With the Liberals unable to capture the public’s imagination, the NDP having identified itself as an ideological party, and the Green party now defunct, there’s room for someone to create a viable alternative, says Nkemdirim. “There’s no textbook for building political parties so we’re kind of making it up as we go along.”
Along with former Green and Liberal supporters, the new party has attracted several conservatives including former Alberta education minister Dave King and Edmonton business owner and blogger Chris Labossiere.
“Once the Big Listen is over and we’ve put together some policies, we’ll probably have even more prominent people come on board,” says Nkemdirim. “There’s a lot of unhappiness out there right now.
That unhappiness cuts across all political parties, says Ken Chapman, an Edmonton-based political consultant and founder of Reboot Alberta , a citizen-based public policy group. The Tories, Liberals and NDP have lost all connection to the conversation going on in Albertans’ minds, he says. “There’s a mood out there for some significant change again and people are looking for viable alternatives and a chance for a whole new political culture to form here,” he says.

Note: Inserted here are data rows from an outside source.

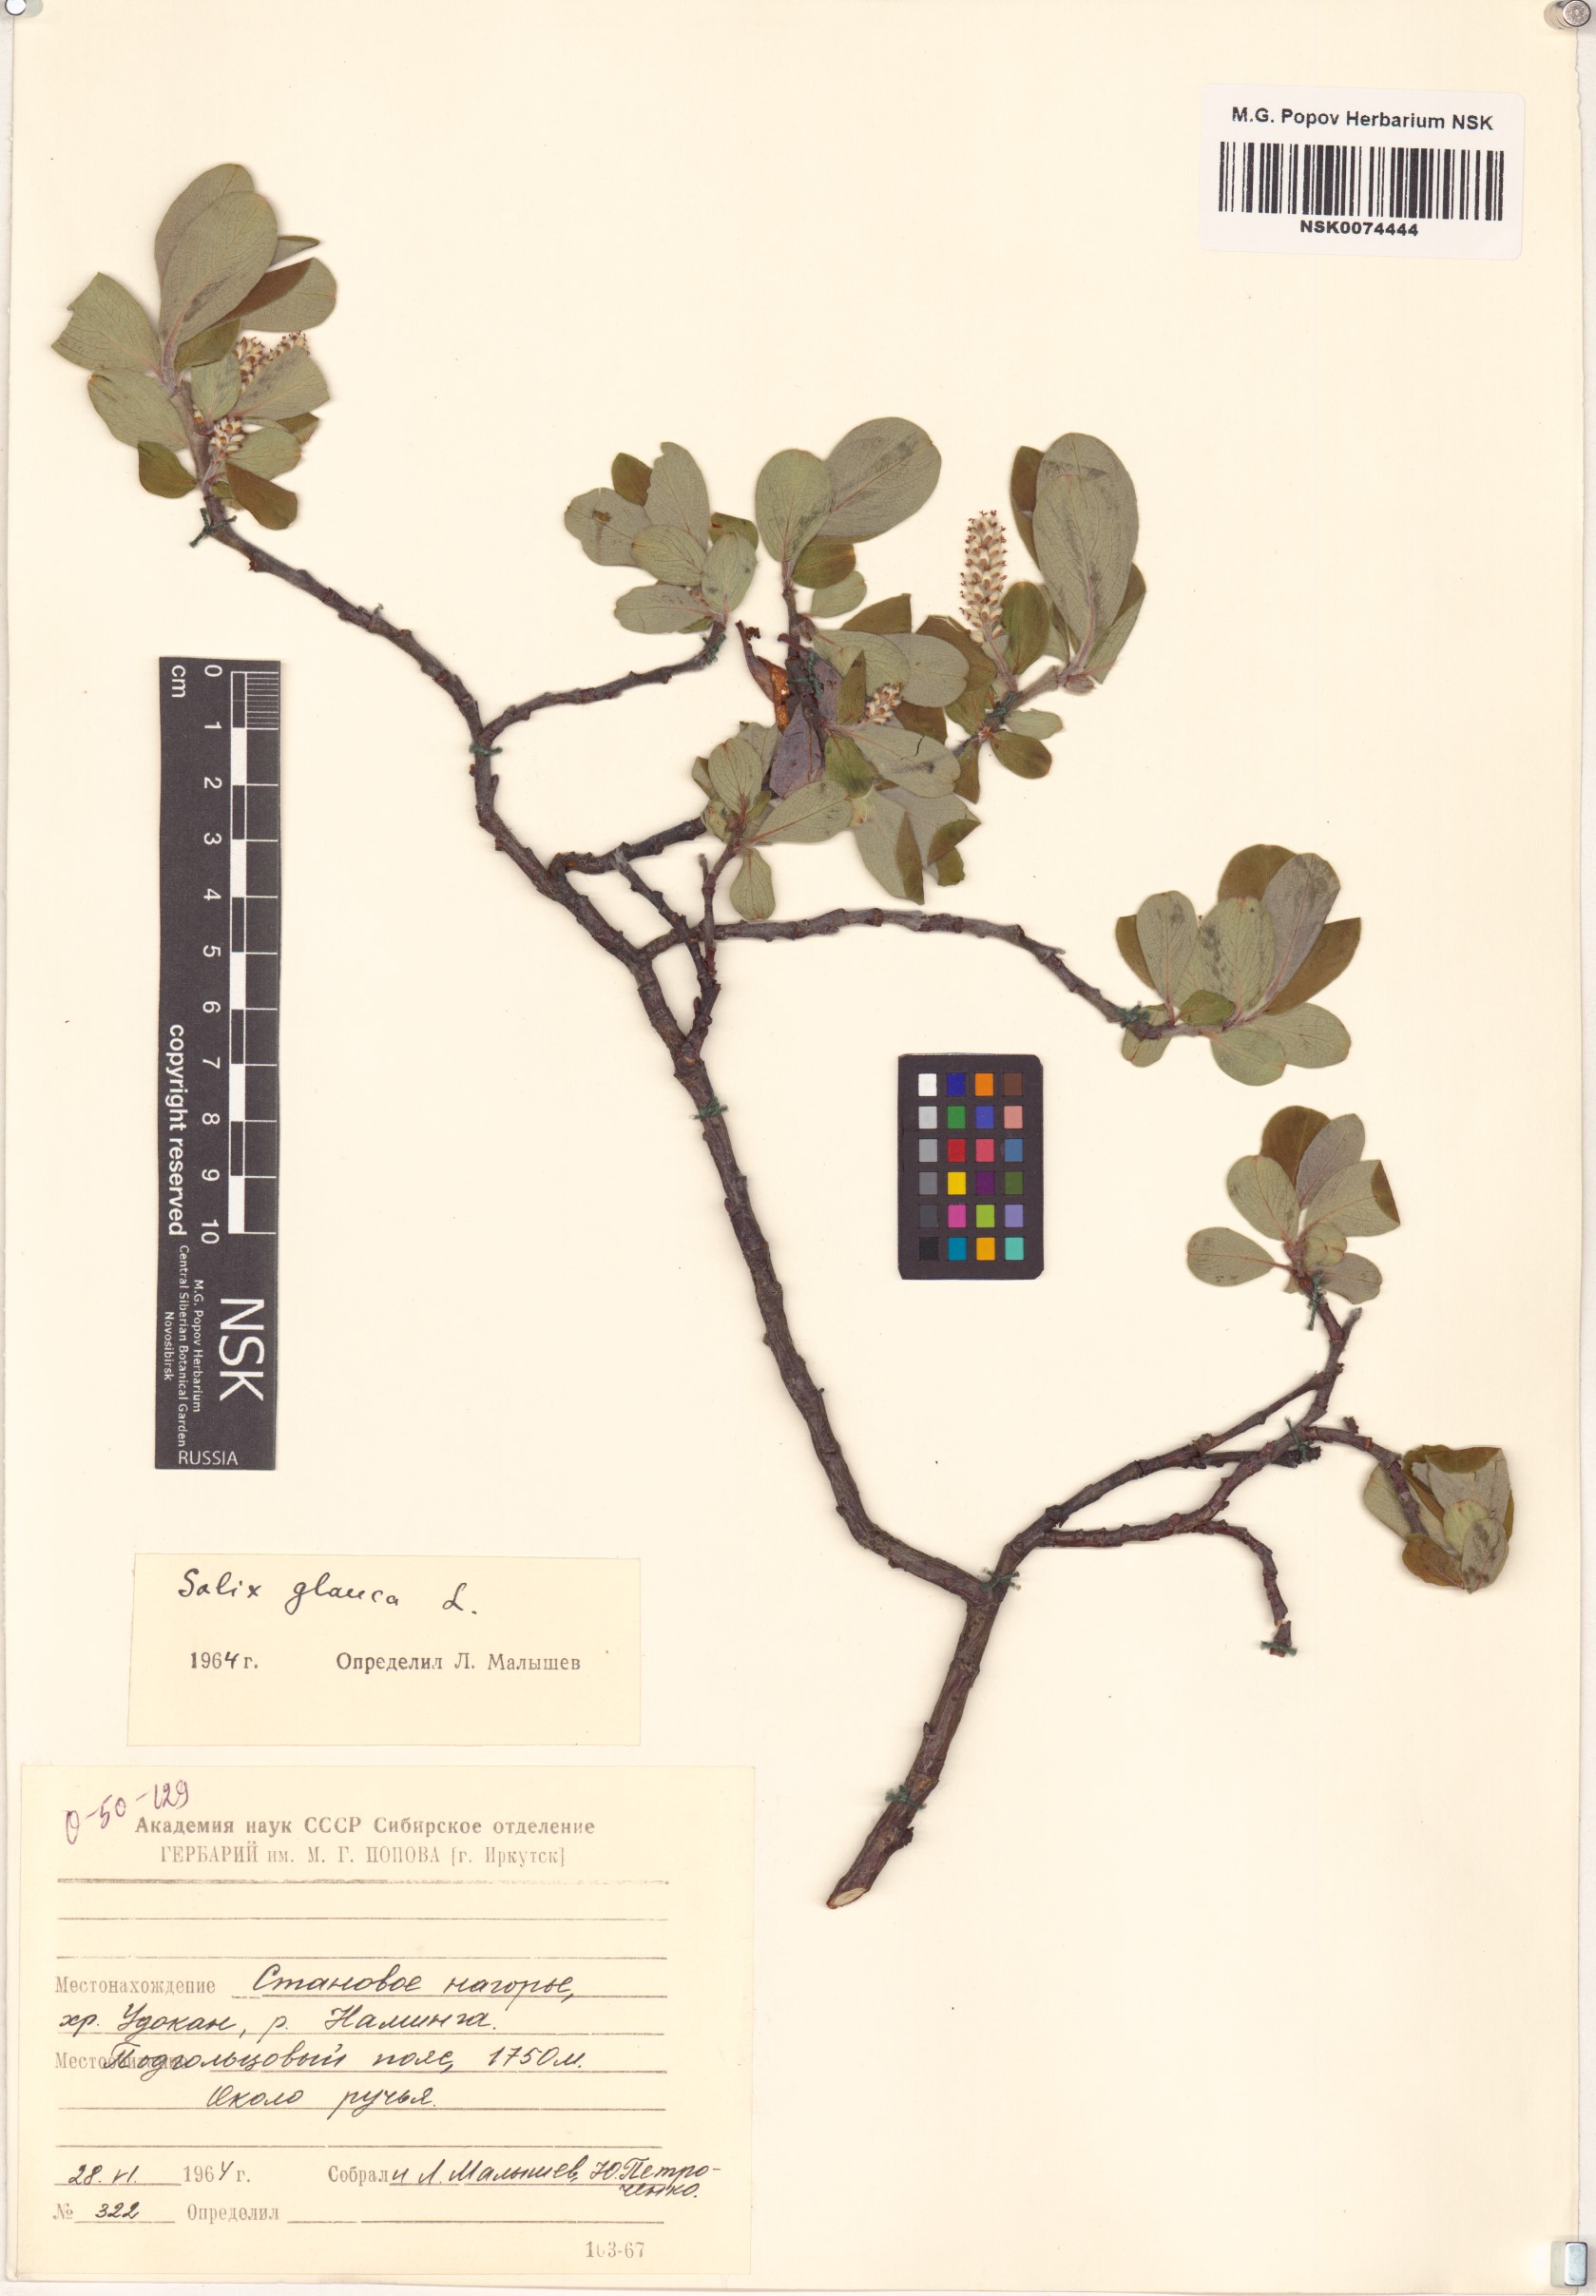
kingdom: Plantae
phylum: Tracheophyta
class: Magnoliopsida
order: Malpighiales
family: Salicaceae
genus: Salix
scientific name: Salix glauca
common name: Glaucous willow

A card-carrying Conservative since the early 1970s, Chapman left the party last December “totally disappointed” with the philosophical direction the Tories were taking. Progressives inside the Tory caucus and cabinet were being ignored, marginalized and intimidated, he says.
Chapman says being unaffiliated with any party has been “very liberating,” but he likes what he sees so far with the Alberta Party, particularly the Big Listen. “It’s absolutely brilliant,” he says. “These are personal conversations with small groups of people about what their Alberta experience is, and really authentically listening to them.”
The intimate conversation concept is complex, time-consuming and will be dismissed by the other parties, says Chapman. It’s also a stark contrast to the “top-down, paternalistic” approach used by those same parties, he adds.
Only time will tell if the Alberta Party will be that viable alternative, says Chapman, adding there isn’t much time before the next election. “The trick is to get people re-engaged again in politics, where they believe their opinions matter, they have some influence and they’re actually being listened to by somebody,” he says.